At the time, the Rams had seasoned players of the calibre of Roy McFarland, Archie Gemmill and John Robertson. However, they were all past their best. County were managed by ex-Albion boss Peter Taylor, who had returned to the Baseball Ground in November 1982, having ended his long partnership with Brian Clough by quitting Nottingham Forest six months previously. Together, Clough and Taylor had shocked the world by leading the Midlands side to the League Championship in 1972. However, going it along a decade later, Taylor struggled, although he did put one over Ol’ Big ‘Ead when the Rams beat Forest in the FA Cup in January 1983.
By the return match between Derby and Brighton at the Baseball Ground in March 1984, County were on their way towards Division Three and Taylor heading towards the sack. Helping them on their way was the Rams’ emphatic defeat to Cattlin’s Brighton side. Here’s how John Vinicombe of the Evening Argus reported it at the time:
Chris Cattlin’s rebuilding programme, aimed at promotion next season, continued apace at crisis-ridden Derby.
A wholly satisfying 3-0 victory also stilled any criticism at selling Steve Foster and Tony Grealish. Dissenting voices, always a minority, must now be faint echoes in the light of this latest performance.
Displays like this beat out Cattlin’s promise that the last two and half months of the campaign will not be allowed to peter out.
Amazingly, Peter Taylor axed four key players, including skipper Archie Gemmill and, before Gordon Smith scored the third and best goal of the match after 75 minutes, the Baseball Ground was a scene of bitter rancour.
Peter Taylor, who with Brian Clough, threw Albion a precious lifeline a decade ago, is himself in need of rescue.
Second from bottom, this grad old club, a founder member of the Football League, face relegation to the Third Division for only the second time, in their centenary year as well as today’s Inland Revenue winding-up petition in the High Court.
Perhaps Robert Maxwell will save Derby after all, but the prospect of charing a Third Division club cannot be that attractive.

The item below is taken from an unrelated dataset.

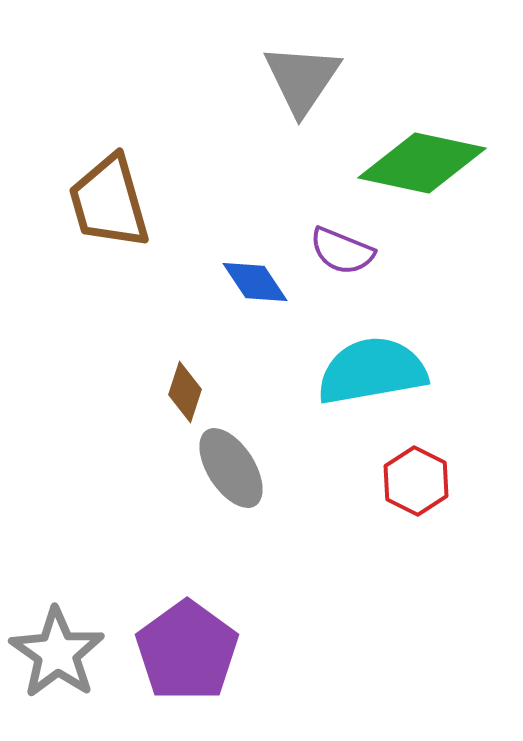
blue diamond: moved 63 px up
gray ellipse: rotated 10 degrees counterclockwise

If he were to pay the preferential creditors in full, Derby could be had for under £1m.
Vinicombe blamed Derby’s poor financial affairs on poor housekeeping and contends that Brighton will never suffer such problems under Chris Cattlin, whose financial acumen was being demonstrated by his opposition to long-term contracts and the sale of senior players. Their opponents had the look of a veterans’ side, with Kenny Burns and Dave Watson also recruited to fight Derby’s relegation battle. Of the Rams, Vinicombe wrote:
Derby, this time shorn of not only Gemmill, but Paul Futcher who says he never want to play for Taylor again, John Robertson and Steve Cherry, had only endeavour to offer.
This is really only a polite way of saying their football was nothing but kick and rush, but there was a moment in the first half when the game might have gone their way.

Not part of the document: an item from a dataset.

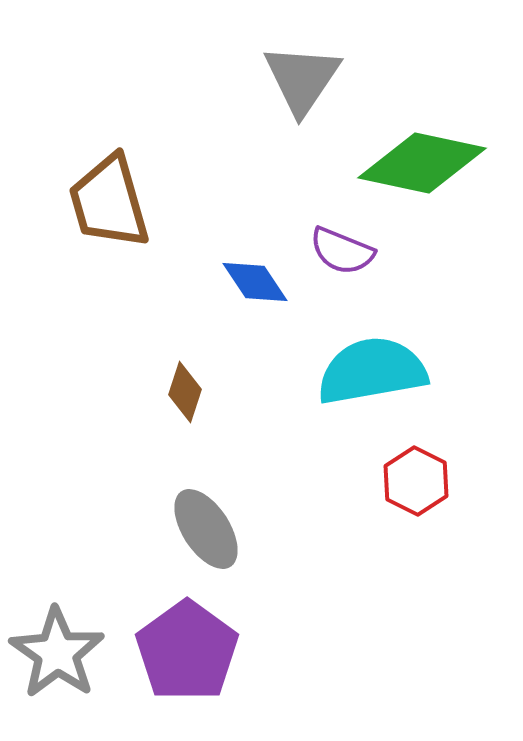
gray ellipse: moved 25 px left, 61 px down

That is did not was entirely due to Perry Digweed rectifying Willie Young’s mistake and preventing a certain goal by Bobby Davison. Digweed smothered the ball at Davison’s feet after Willie’s ill-timed pass back, and a few minutes’ later, when there didn’t appear to be a call, collecting one of Eric Young’s size 11 boots in the face.
For at least ten seconds, Digweed didn’t know what time of day it was. This was his first game for Cattlin, and only re-affirmed the manager’s high opinion of his second-string keeper.
Brighton took the lead on 54 minutes when Alan Young’s header found Steve Penney. The Ballymena-born winger turned Steve Buckle inside out and finished off the far post just as goalie Yakka Banovic tried to close the angle.
Striker Alan Young turned from provider to goalscorer eight minutes later, latching onto Gary Howlett’s pass to fire the ball home off Banovic’s foot.
Finally, Gordon Smith wrapped up the match with his last ever goals for the Seagulls, and it was a good one too. Danny Wilson caught ex-England defender Dave Watson at sixes and sevens and fed the Scotsman who rifled the ball into the roof of the net.
At the end of the season, Brighton finished ninth and Derby in 20th. However, it was a brief stay in the Third Division for the Rams and they returned to the Second Division in 1986 under the canny leadership of Arthur Cox.